Mucur halılarının ilk örnekleri daha çok seccade biçimindedir. Çift düğüm tekniği ile farklı sıklıklarda dokunan bu yün halıların iplikleri yukarıda da bahsedildiği gibi doğamızın içinden gelen kök boyalarla boyanmıştır. Osmanlı döneminde Kırşehir sancağında ve ilçemizde yerel sanayi kaynağı dokumacılıktı. Mucur halkı bu konuda özellikle uzmanlaşmıştı. Evlerde ve atölyelerde dokumacılık yapılmaktaydı. 1960’lı yıllarda her Mucur evinin içerisinde işlev görsün görmesin bir dokuma tezgahı bulunmaktaydı. O yıllara ait veriler 13 köyde halı dokunduğu ve 800 tezgah ile 1200 civarında dokumacının olduğu şeklindedir. Taban halısı ve seccadelerin dışında yastık ve yan halıları da Mucur’da dokunmaktaydı. Kültürümüzün korunmasına özen gösterilmediği için 80’li yıllarda dokumacı sayısı neredeyse sıfıra düşmüştür. İçlerinde halı tezgahları bulunan klasik kerpiç mucur evleri bir bir yıkılmış ve maalesef yerlerini şekilsiz apartmanlara devretmişlerdir. Erken döneme ait halılarımız Yeşil, kırmızı ve kahverenginin tonlarından oluşmaktadır. Bu bilgiye bakarak, spor kulübümüzün renklerinin belki de genlerimizde barınan bir kültürü yansıttığına şaşmamalıyız. Geleneksel halılarımızın dokuması genellikle mihrabın tersi yönünde, tabandan başlar ve “Türk düğümü” ile düğümlenirdi. Mucur halılarında ortalama alt sınır düğüm sıklığı ise 40x50 /dm2’dir.

Mucur Halısı

Orhan Özer Koleksiyonu | 300 yıllık Mucur Halıları

Seccadelerimizde iç içe geçmiş mihraplar bir de secde sırasında baş konulacak bir alan vardır. Bu mihraplar merdiven şeklinde yükselir. Bazı halılarımızın merkezinde yer alan ve sandık olarak adlandırılan dikdörtgenlerin içi geometrik şekilde gösterilen çiçeklerle doldurulmuştur. Kenarlarında ise geometrik şekiller yer alır. Bu şekillerin bazıları Cacabey Gözlem Evinde olduğu gibi kozmik nitelikler taşır. Halılarımız tasarımlarına göre bacalı kırşehir, tekke mucuru, ejderli halı gibi kaynağı bilinmeyen özel isimlere de sahiptir. Buradaki ejder motifinin birliği koruyucu bir simge olduğu düşünülür.

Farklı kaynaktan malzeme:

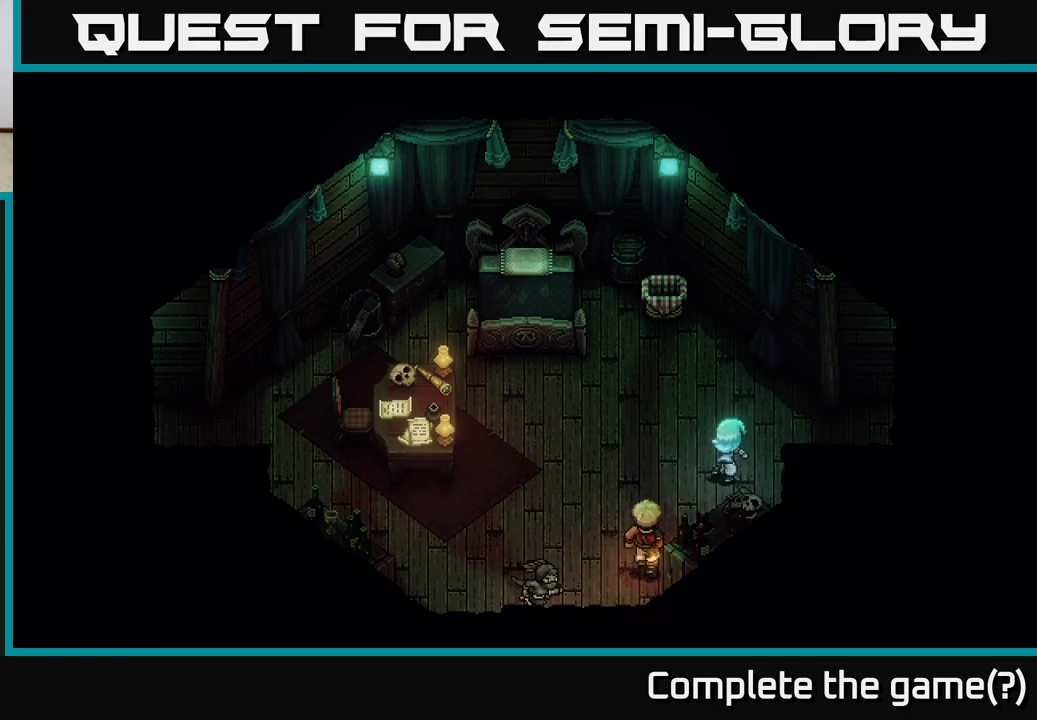
{"buttons": [], "left_stick": "right", "right_stick": "center", "events": [[183, "left_stick", "right"]]}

Mucur’da halıların göbeğine “top” denir. Sedir yastıkları top olarak işlenir. Halk arasında bu yastıklar göbekli yastık olarak adlandırılır. Sedir halılarında yan yana üç veya dört adet top bulunur. Serendaz yani, baş halı adıyla bilinen bu halılar 3.5-4 m. boyutlarındadır. Adından da anlaşılacağı üzere sedir üzerine serilmek üzere dokunurlar. Top bulunmayan örnekler daha ziyade seccadelerdir. Seccadeler kutsal bir alan oluşturmalarından dolayı da özgün bir süsleme tarzına sahiptirler. Seccadelerde süsleme unsurlarının başında Selçuklu mimarisi benzeri mihrap gelmektedir. Bu tarz halılarda orta bölüm iç içe girmiş mihraplar şeklinde işlenmiştir. Mihrabın zemininde genellikle aynı ton kullanılır. Bu tonlama halıya sadelik ve farklı bir estetik görüntü verir. Halının köşe ve kenarlarında yer alan motifler modellerine göre pençe, kurt ve arak adlarıyla anılır.

Mucur Halısı

Orhan Özer Koleksiyonu | 300 yıllık Mucur Halıları

Son zamanlarda Mucur halıları sadece yastık ve sedir halısı yapımı şeklinde devam etmiştir. Kırşehir’in diğer yörelerinden farklı olarak Mucur ilçesi ve köylerinde sedir üzerine sermek amacıyla dokunan dar uzun dokumalara “Yanlama” adı verilmektedir. Halk arasında altı adet yastık bir takım olarak adlandırılır. Yastık halıları genellikle 100x60 cm boyundadır. Bunlar desenlerine göre üç farklı örnek gösterirler: 1 Toplu (göbekli); 2) Nebati (bitkisel motifli); 3) Pençeli (el motifli). (Etikan S. ve ark. Hars Akademi, 5, Aydın Uğurlu ve Geleneksel Sanatlar Özel Sayısı, 2022; s 80-96). https://dergipark.org.tr/en/download/article-file/2261594

Mucur Halısı

Orhan Özer Koleksiyonu | 300 yıllık Mucur Halıları

  1. Toplu yastıklarda göbek bölümü gerçeğine benzer çiçeklerle doldurulur. Bulunduğu mekanda insanlar mevsimlerden bağımsız olarak doğa ile bütünleşir. Kök boyalarının harika renkleriyle birlikte kendinizi adeta bir cennet bahçesinde dolaşır gibi hissedersiniz. Desenler ve renkler gerçek kır çiçeklerinin huzur dolu frekanslarını görsel olarak yansıtır. Tüm bu renkler ve ahenk insanın ruhunu yatıştırır ve bir tatlı huzur verir. Toplu yastıklar veya killimler 3 sayısının kutsallığı nedeniyle genellikle üç ayrı top olarak işlenir. Bu Topların ikisi insanın bakışları üçüncüsü ise gönül gözüdür. Gönül gözü derin olan kişiler, Mucur halılarında Anadolu kadınının narin ve sevgi dolu ruhunu okurlar

    Mucur Halısı

    Duvar halısı (Müftü toplu), (Mucur-Yürücek Köyü)

    Mucur Halısı

    Duvar kilimi/Ölümlük-Dirimlik kilim (Göllü kilim) (Mucur-Medetsiz Köyü)

    Mucur Halısı

    Yaygı/Ölümlük -Dirimlik (Seleser Kilimi/Göllü kilim), (Mucur-Bazlamaç Köyü)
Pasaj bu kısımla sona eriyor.